Request -> In the data below, swap "Акции и скидки" for "Скидки и акции" wherever it occurs, and copy out every other line without any change.

Dataset entries:

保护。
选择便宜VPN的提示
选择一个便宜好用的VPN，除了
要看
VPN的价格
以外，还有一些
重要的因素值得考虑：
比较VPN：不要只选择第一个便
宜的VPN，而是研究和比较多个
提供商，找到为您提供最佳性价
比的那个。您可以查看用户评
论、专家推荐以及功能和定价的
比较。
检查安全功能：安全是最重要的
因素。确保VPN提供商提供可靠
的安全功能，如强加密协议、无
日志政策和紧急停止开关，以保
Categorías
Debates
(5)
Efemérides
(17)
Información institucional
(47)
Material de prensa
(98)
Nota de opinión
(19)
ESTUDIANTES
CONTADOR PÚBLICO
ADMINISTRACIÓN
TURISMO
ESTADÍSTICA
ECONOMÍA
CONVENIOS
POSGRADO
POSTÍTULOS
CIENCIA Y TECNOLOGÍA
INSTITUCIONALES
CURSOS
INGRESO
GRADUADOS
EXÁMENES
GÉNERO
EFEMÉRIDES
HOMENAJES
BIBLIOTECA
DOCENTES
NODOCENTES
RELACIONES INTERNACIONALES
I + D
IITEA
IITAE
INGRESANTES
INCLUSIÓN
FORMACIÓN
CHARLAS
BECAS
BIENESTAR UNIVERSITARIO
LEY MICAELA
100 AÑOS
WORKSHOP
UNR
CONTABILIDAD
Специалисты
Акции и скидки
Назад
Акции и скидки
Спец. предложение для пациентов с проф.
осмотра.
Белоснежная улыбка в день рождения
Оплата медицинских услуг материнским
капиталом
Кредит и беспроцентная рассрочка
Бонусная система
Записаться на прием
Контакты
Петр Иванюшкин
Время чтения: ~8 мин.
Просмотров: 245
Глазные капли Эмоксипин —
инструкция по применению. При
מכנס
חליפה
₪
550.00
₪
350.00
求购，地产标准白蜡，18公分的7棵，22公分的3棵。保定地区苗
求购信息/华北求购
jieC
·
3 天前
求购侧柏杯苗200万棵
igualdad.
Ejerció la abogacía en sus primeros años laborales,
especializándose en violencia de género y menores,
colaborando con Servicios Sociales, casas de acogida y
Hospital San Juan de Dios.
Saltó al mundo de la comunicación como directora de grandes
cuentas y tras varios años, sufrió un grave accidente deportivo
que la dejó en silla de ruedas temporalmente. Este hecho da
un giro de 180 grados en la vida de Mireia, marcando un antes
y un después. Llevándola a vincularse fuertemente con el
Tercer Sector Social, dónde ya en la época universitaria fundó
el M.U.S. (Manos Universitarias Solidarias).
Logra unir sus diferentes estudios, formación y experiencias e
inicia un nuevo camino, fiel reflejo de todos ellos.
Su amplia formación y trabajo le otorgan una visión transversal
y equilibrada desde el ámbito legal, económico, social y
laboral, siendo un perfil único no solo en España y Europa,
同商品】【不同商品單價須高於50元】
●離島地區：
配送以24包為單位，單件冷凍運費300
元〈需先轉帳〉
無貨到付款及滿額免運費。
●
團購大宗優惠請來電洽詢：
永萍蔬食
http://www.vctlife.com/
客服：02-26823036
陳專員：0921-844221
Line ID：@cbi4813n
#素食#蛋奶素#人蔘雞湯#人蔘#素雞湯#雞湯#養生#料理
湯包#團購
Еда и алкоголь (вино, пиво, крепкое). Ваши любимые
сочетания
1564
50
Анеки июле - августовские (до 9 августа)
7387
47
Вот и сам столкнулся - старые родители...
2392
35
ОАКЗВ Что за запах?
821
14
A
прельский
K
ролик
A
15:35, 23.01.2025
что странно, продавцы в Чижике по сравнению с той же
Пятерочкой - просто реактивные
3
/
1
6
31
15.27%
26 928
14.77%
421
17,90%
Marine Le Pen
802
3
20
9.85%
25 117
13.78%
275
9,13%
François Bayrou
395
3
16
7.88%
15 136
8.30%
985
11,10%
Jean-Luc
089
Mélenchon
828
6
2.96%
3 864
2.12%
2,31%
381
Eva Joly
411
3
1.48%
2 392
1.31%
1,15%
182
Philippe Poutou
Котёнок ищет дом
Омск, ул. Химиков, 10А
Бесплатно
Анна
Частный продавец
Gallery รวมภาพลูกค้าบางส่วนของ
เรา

Your response ->
保护。
选择便宜VPN的提示
选择一个便宜好用的VPN，除了
要看
VPN的价格
以外，还有一些
重要的因素值得考虑：
比较VPN：不要只选择第一个便
宜的VPN，而是研究和比较多个
提供商，找到为您提供最佳性价
比的那个。您可以查看用户评
论、专家推荐以及功能和定价的
比较。
检查安全功能：安全是最重要的
因素。确保VPN提供商提供可靠
的安全功能，如强加密协议、无
日志政策和紧急停止开关，以保
Categorías
Debates
(5)
Efemérides
(17)
Información institucional
(47)
Material de prensa
(98)
Nota de opinión
(19)
ESTUDIANTES
CONTADOR PÚBLICO
ADMINISTRACIÓN
TURISMO
ESTADÍSTICA
ECONOMÍA
CONVENIOS
POSGRADO
POSTÍTULOS
CIENCIA Y TECNOLOGÍA
INSTITUCIONALES
CURSOS
INGRESO
GRADUADOS
EXÁMENES
GÉNERO
EFEMÉRIDES
HOMENAJES
BIBLIOTECA
DOCENTES
NODOCENTES
RELACIONES INTERNACIONALES
I + D
IITEA
IITAE
INGRESANTES
INCLUSIÓN
FORMACIÓN
CHARLAS
BECAS
BIENESTAR UNIVERSITARIO
LEY MICAELA
100 AÑOS
WORKSHOP
UNR
CONTABILIDAD
Специалисты
Скидки и акции
Назад
Скидки и акции
Спец. предложение для пациентов с проф.
осмотра.
Белоснежная улыбка в день рождения
Оплата медицинских услуг материнским
капиталом
Кредит и беспроцентная рассрочка
Бонусная система
Записаться на прием
Контакты
Петр Иванюшкин
Время чтения: ~8 мин.
Просмотров: 245
Глазные капли Эмоксипин —
инструкция по применению. При
מכנס
חליפה
₪
550.00
₪
350.00
求购，地产标准白蜡，18公分的7棵，22公分的3棵。保定地区苗
求购信息/华北求购
jieC
·
3 天前
求购侧柏杯苗200万棵
igualdad.
Ejerció la abogacía en sus primeros años laborales,
especializándose en violencia de género y menores,
colaborando con Servicios Sociales, casas de acogida y
Hospital San Juan de Dios.
Saltó al mundo de la comunicación como directora de grandes
cuentas y tras varios años, sufrió un grave accidente deportivo
que la dejó en silla de ruedas temporalmente. Este hecho da
un giro de 180 grados en la vida de Mireia, marcando un antes
y un después. Llevándola a vincularse fuertemente con el
Tercer Sector Social, dónde ya en la época universitaria fundó
el M.U.S. (Manos Universitarias Solidarias).
Logra unir sus diferentes estudios, formación y experiencias e
inicia un nuevo camino, fiel reflejo de todos ellos.
Su amplia formación y trabajo le otorgan una visión transversal
y equilibrada desde el ámbito legal, económico, social y
laboral, siendo un perfil único no solo en España y Europa,
同商品】【不同商品單價須高於50元】
●離島地區：
配送以24包為單位，單件冷凍運費300
元〈需先轉帳〉
無貨到付款及滿額免運費。
●
團購大宗優惠請來電洽詢：
永萍蔬食
http://www.vctlife.com/
客服：02-26823036
陳專員：0921-844221
Line ID：@cbi4813n
#素食#蛋奶素#人蔘雞湯#人蔘#素雞湯#雞湯#養生#料理
湯包#團購
Еда и алкоголь (вино, пиво, крепкое). Ваши любимые
сочетания
1564
50
Анеки июле - августовские (до 9 августа)
7387
47
Вот и сам столкнулся - старые родители...
2392
35
ОАКЗВ Что за запах?
821
14
A
прельский
K
ролик
A
15:35, 23.01.2025
что странно, продавцы в Чижике по сравнению с той же
Пятерочкой - просто реактивные
3
/
1
6
31
15.27%
26 928
14.77%
421
17,90%
Marine Le Pen
802
3
20
9.85%
25 117
13.78%
275
9,13%
François Bayrou
395
3
16
7.88%
15 136
8.30%
985
11,10%
Jean-Luc
089
Mélenchon
828
6
2.96%
3 864
2.12%
2,31%
381
Eva Joly
411
3
1.48%
2 392
1.31%
1,15%
182
Philippe Poutou
Котёнок ищет дом
Омск, ул. Химиков, 10А
Бесплатно
Анна
Частный продавец
Gallery รวมภาพลูกค้าบางส่วนของ
เรา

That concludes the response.